◆ DIRECTION: Reproduce the entries from the line with "pose: elev=86.3 azim=269.0" to the end of the entries, including both ends and omitting the pictures.

◆ RECORDS:

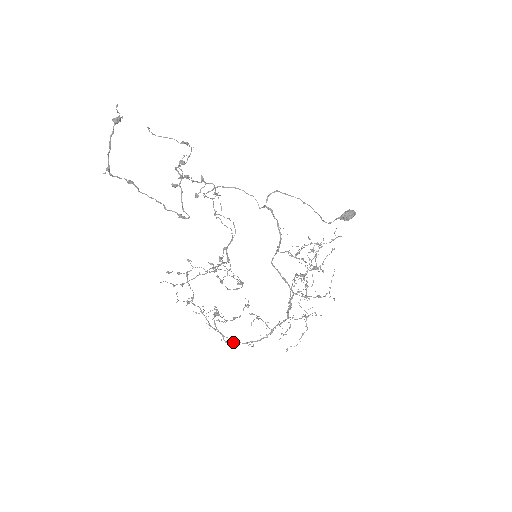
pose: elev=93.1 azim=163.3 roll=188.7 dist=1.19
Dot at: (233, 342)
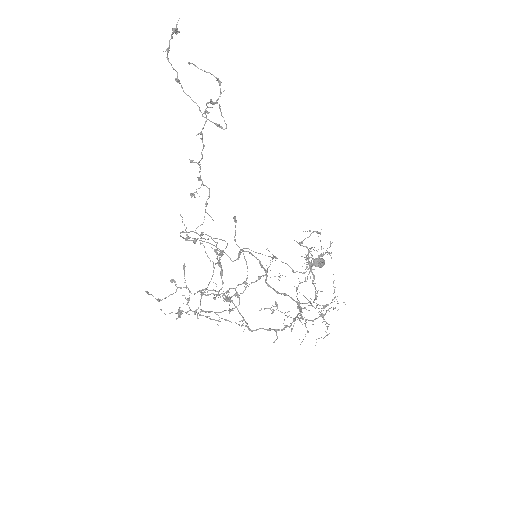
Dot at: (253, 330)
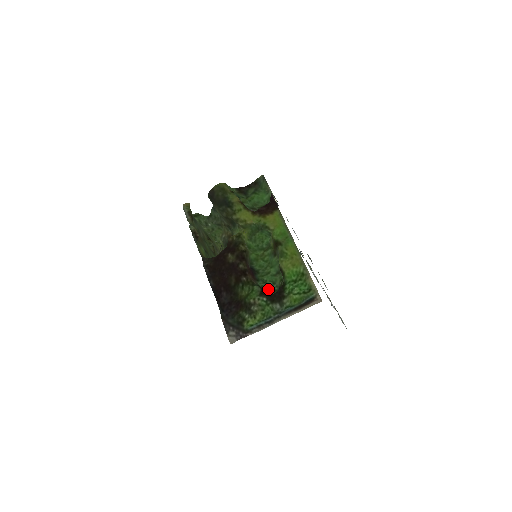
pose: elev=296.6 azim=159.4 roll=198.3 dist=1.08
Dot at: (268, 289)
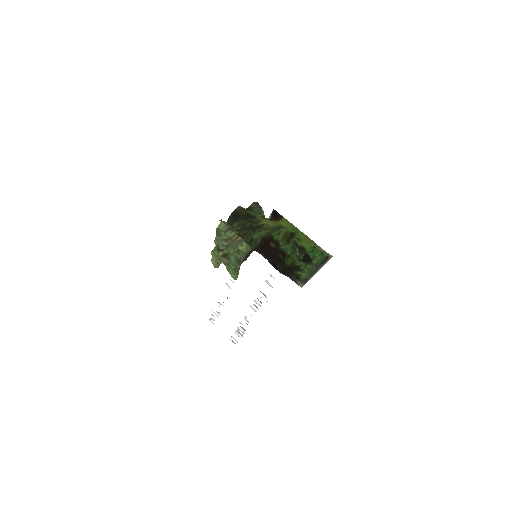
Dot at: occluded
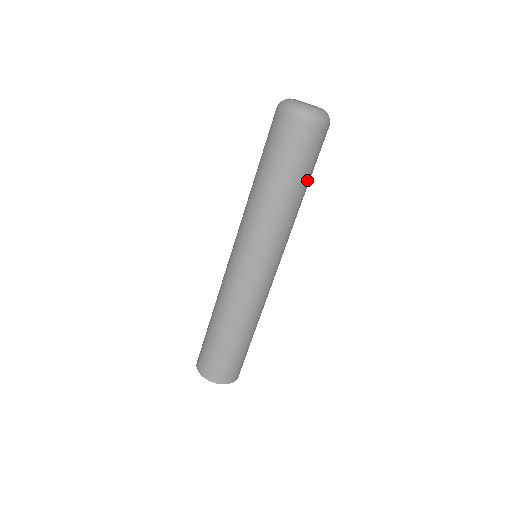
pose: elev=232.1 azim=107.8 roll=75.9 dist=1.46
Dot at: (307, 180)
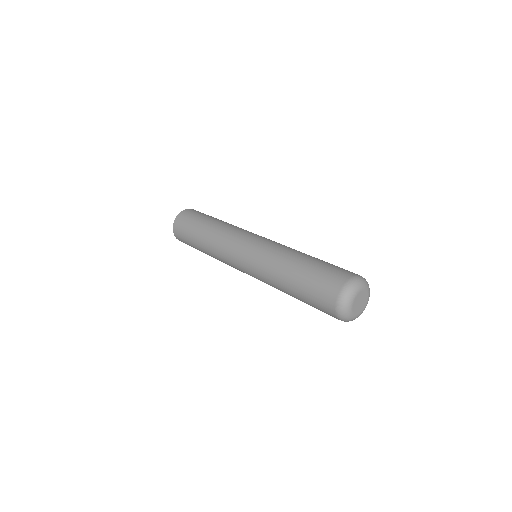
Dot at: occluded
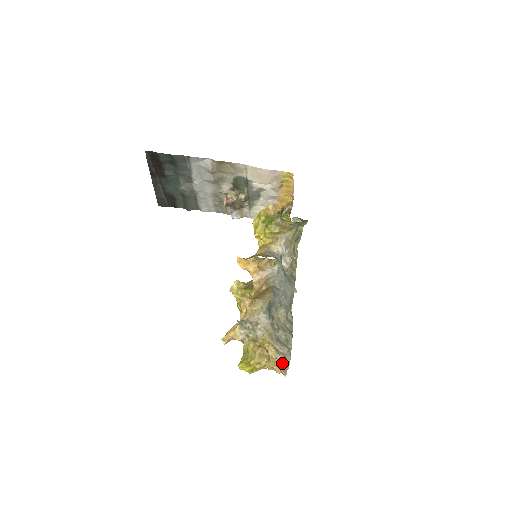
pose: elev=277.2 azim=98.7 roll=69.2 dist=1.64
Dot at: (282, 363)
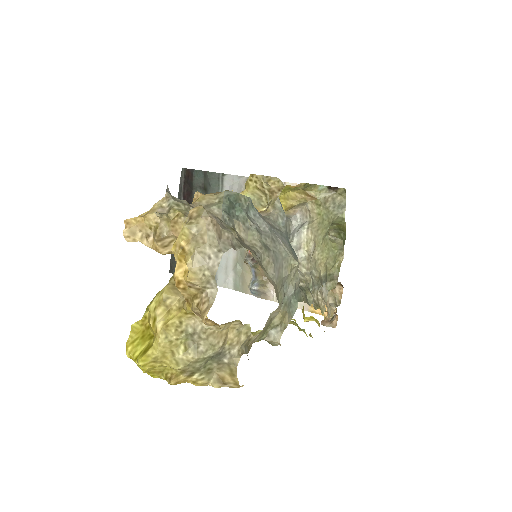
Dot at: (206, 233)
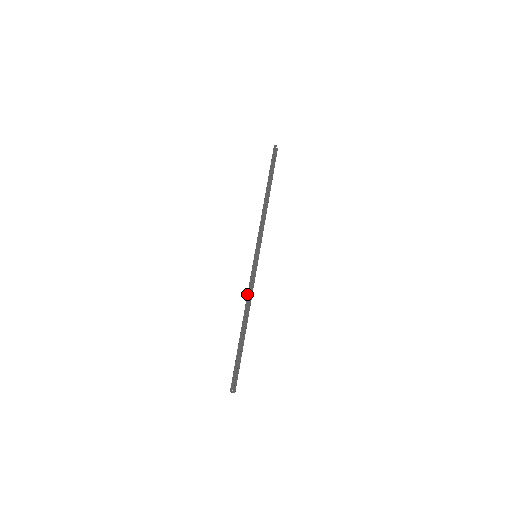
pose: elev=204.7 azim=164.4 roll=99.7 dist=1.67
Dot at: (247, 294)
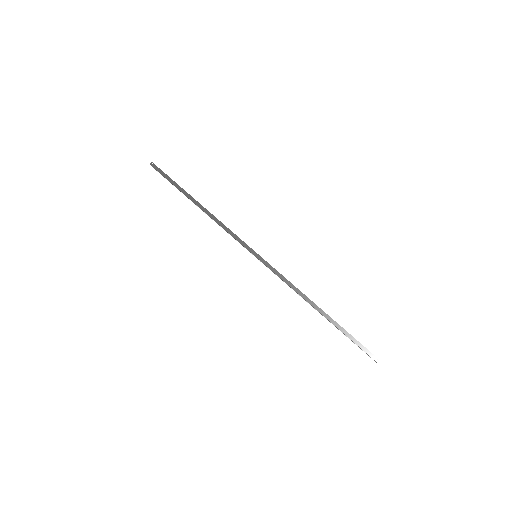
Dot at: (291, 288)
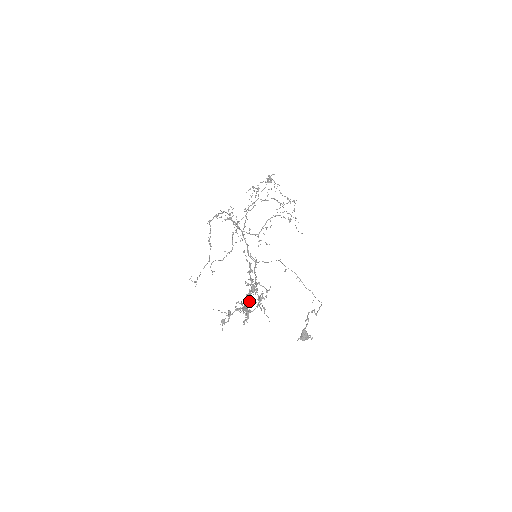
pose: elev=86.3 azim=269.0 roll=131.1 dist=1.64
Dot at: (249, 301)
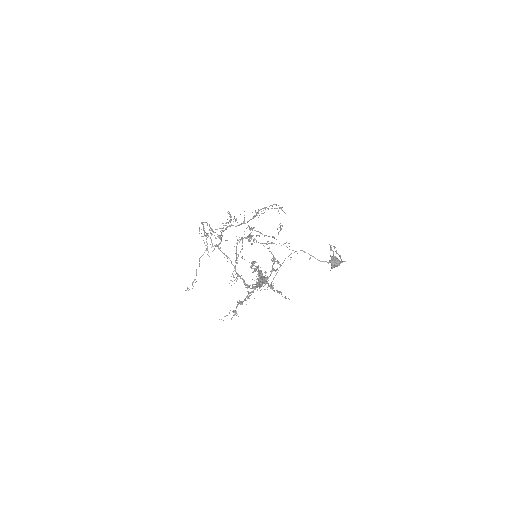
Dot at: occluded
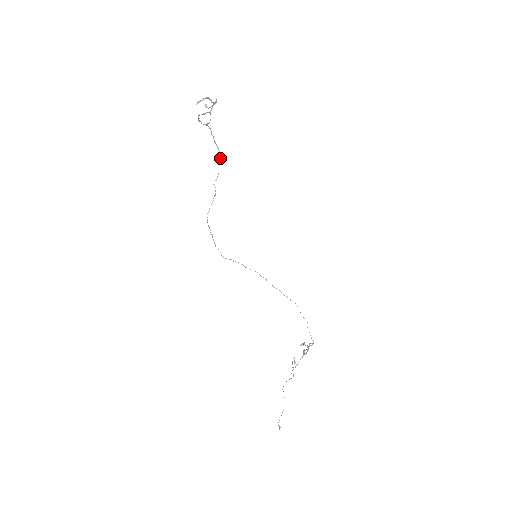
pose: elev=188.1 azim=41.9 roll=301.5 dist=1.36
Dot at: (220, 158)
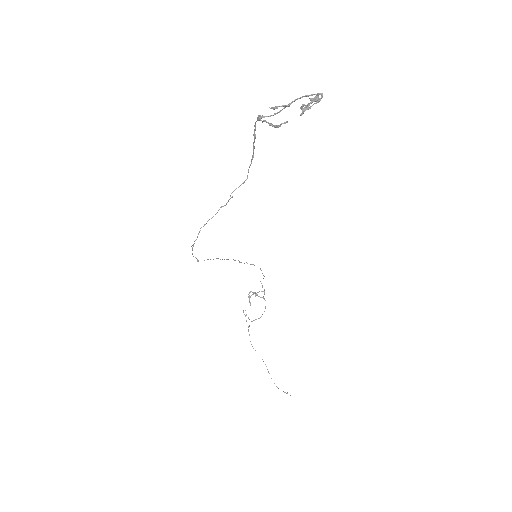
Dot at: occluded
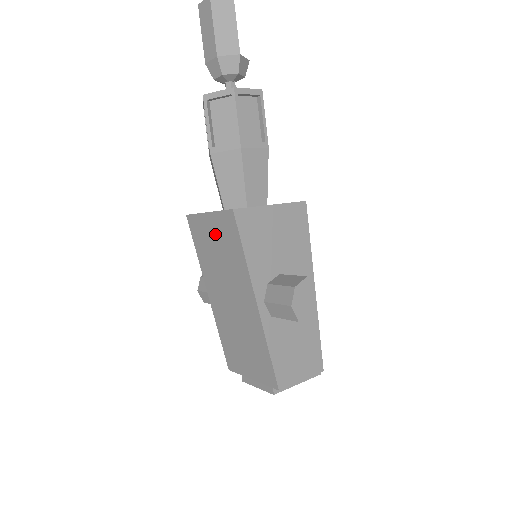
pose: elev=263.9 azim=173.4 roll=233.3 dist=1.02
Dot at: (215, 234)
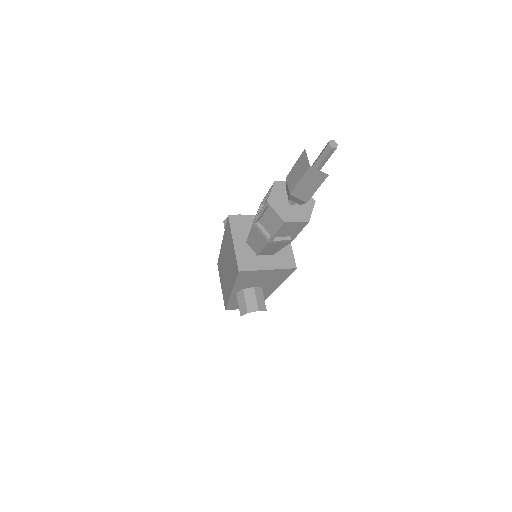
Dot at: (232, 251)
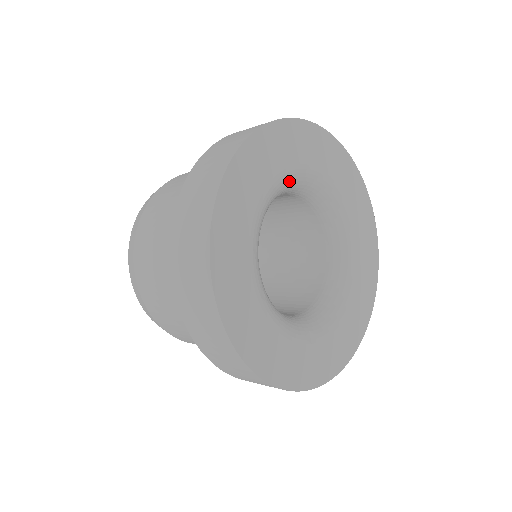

◆ OUTPUT FOR THIS TASK:
pose: elev=86.3 azim=269.0 roll=131.1 dist=1.64
Dot at: (249, 301)
Dot at: occluded
pose: elev=188.1 azim=41.9 roll=301.5 dist=1.36
Dot at: (220, 158)
Dot at: occluded
pose: elev=263.9 azim=173.4 roll=233.3 dist=1.02
Dot at: (215, 234)
Dot at: (232, 251)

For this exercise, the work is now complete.